There are those of us who suspect the motives of rock's so-called New Wave. The whole thing came up too quickly, nicely packaged and ready to wear. It smells of hype and fad and a kind of impermanence that would shock even Mark Spitz.
There are, no doubt, New Wave musicians who will be remembered. They will be heard 20 years from now and win new converts. Just as Buddy Holly came out of nowhere to revamp the simple-minded '50s, just as the Beatles saved us from a decade of the Ronettes, someone in New Wave will pop up out of the cake and take over.
The first of those someones seems to be Elvis Costello. In a musical period which has the motto "Don't change the songs, change the titles," Costello has been incorporating new and different elements into his music.

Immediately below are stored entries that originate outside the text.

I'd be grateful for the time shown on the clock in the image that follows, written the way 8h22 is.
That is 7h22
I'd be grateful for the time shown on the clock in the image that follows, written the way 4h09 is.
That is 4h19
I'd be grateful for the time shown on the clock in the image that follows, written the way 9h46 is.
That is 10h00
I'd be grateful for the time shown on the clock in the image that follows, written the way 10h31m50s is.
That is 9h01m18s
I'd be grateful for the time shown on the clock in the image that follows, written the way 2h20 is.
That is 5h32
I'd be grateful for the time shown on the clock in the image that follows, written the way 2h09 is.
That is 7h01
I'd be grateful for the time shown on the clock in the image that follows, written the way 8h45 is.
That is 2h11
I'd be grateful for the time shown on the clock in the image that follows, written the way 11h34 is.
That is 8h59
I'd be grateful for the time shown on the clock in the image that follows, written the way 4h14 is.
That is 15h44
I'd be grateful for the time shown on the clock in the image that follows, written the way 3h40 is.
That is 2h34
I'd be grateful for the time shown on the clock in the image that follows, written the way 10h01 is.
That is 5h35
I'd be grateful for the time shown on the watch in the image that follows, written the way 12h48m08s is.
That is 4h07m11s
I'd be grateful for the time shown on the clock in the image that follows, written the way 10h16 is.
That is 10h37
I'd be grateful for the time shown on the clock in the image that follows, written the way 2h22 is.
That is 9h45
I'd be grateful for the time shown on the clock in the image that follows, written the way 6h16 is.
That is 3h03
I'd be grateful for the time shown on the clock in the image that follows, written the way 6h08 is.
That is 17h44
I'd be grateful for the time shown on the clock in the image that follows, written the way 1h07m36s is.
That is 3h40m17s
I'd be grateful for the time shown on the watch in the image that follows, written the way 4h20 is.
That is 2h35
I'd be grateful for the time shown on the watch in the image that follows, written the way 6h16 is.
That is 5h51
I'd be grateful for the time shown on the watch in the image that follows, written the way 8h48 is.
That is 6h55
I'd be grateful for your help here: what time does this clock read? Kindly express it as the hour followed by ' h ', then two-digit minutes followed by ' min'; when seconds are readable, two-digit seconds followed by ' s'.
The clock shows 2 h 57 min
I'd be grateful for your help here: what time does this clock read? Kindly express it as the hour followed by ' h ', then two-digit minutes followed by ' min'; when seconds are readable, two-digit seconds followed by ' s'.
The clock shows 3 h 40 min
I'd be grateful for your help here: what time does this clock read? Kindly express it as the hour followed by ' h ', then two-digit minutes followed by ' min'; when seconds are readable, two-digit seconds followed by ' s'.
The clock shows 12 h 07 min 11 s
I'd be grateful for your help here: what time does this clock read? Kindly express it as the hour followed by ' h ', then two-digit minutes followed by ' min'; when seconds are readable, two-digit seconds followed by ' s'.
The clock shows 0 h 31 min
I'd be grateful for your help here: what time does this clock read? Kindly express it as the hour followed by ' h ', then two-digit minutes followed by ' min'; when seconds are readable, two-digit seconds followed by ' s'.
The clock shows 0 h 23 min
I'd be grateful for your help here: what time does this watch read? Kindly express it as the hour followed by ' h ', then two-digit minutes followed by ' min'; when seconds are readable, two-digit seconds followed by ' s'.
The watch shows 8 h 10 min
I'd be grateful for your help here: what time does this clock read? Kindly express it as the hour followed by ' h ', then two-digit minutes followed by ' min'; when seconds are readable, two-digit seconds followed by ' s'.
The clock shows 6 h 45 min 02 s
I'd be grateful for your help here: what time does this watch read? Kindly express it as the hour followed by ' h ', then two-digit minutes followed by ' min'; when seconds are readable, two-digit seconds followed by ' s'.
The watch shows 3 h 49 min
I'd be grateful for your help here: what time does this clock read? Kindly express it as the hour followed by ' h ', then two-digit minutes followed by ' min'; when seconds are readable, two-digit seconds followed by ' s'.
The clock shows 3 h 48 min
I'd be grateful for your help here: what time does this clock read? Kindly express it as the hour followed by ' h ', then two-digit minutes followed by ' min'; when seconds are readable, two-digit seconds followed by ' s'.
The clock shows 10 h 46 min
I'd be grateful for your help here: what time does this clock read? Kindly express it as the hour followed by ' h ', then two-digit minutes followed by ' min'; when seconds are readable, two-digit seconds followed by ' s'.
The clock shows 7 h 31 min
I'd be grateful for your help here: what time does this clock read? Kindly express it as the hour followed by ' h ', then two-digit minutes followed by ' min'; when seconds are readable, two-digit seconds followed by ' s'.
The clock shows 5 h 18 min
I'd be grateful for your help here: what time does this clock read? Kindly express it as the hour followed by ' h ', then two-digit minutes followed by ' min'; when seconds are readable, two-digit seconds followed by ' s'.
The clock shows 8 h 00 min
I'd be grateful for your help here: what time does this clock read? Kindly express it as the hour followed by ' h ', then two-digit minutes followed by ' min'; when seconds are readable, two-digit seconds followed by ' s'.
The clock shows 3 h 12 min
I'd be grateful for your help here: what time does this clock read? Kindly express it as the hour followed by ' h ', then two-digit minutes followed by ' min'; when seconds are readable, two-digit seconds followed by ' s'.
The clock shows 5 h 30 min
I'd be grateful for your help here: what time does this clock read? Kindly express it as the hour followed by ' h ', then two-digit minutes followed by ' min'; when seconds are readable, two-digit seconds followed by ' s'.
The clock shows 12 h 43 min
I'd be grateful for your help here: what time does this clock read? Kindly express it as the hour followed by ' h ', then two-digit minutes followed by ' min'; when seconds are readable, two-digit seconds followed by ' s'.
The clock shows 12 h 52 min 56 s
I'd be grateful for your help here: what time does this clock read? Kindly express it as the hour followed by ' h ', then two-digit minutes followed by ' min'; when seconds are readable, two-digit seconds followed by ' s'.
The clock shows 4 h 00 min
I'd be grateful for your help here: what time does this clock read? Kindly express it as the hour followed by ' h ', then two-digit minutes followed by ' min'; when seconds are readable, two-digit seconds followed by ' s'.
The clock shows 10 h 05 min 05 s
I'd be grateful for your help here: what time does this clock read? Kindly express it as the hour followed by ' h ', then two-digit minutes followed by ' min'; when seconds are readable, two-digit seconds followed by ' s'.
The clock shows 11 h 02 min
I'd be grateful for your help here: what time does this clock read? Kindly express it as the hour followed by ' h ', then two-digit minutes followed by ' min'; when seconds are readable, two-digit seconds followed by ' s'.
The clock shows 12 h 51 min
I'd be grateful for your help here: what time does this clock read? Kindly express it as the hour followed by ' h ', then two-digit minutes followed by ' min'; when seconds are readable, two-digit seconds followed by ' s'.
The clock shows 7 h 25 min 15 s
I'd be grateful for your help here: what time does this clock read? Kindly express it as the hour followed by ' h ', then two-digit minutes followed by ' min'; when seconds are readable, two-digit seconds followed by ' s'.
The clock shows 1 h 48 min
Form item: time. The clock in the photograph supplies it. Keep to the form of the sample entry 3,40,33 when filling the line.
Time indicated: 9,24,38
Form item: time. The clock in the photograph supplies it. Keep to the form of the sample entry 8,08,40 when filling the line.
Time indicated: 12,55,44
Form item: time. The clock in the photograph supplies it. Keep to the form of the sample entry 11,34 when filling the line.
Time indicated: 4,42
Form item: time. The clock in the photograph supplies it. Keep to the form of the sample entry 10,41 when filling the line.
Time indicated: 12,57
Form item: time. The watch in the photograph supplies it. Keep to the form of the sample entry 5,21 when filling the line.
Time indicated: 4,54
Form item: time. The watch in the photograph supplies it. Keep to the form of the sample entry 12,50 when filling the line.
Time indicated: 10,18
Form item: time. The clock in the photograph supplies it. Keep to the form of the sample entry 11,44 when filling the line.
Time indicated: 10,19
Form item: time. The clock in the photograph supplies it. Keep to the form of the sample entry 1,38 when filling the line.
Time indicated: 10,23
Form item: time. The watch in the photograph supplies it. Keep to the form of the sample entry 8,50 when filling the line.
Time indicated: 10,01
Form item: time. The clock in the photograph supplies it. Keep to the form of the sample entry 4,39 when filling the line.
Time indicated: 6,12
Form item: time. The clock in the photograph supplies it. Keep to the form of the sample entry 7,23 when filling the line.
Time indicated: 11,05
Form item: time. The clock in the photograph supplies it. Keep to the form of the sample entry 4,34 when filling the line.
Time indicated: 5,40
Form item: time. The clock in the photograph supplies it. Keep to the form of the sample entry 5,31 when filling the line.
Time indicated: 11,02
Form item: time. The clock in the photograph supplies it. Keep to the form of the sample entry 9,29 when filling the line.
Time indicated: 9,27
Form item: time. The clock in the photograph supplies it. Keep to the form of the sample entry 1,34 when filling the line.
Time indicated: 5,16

His new album, Trust, has enough more-of-the-same-from-Elvis-C. cuts to sell the record, but he's doing some experimenting, too. He's added some reggae, some ballads. He seems to have realized that the thumpathumpathumpa guitar redundancies upon which most New Wave musicians rely so heavily do not make for easy, long-term listening.
It is very hard to concentrate, for example, through two sides of Dave Edmunds or even early Elvis Costello. It's almost as though the record has a scratch on it, and you just keep hearing the same thing over and over.
Costello has learned about pacing an album. He has his new stuff and he has his old stuff, and just when I thought I was going to have to skip a couple of songs something different, something new and interesting, came rolling out of the box.
I've been known to say that New Wave is nothing more than 1963 with a bad attitude and torn sneakers, and by and large I stand by that. But Costello's latest is changing my opinion; there is at least one serious musician out there. The move-the-product cynicism has not infested this entire generation of musicians.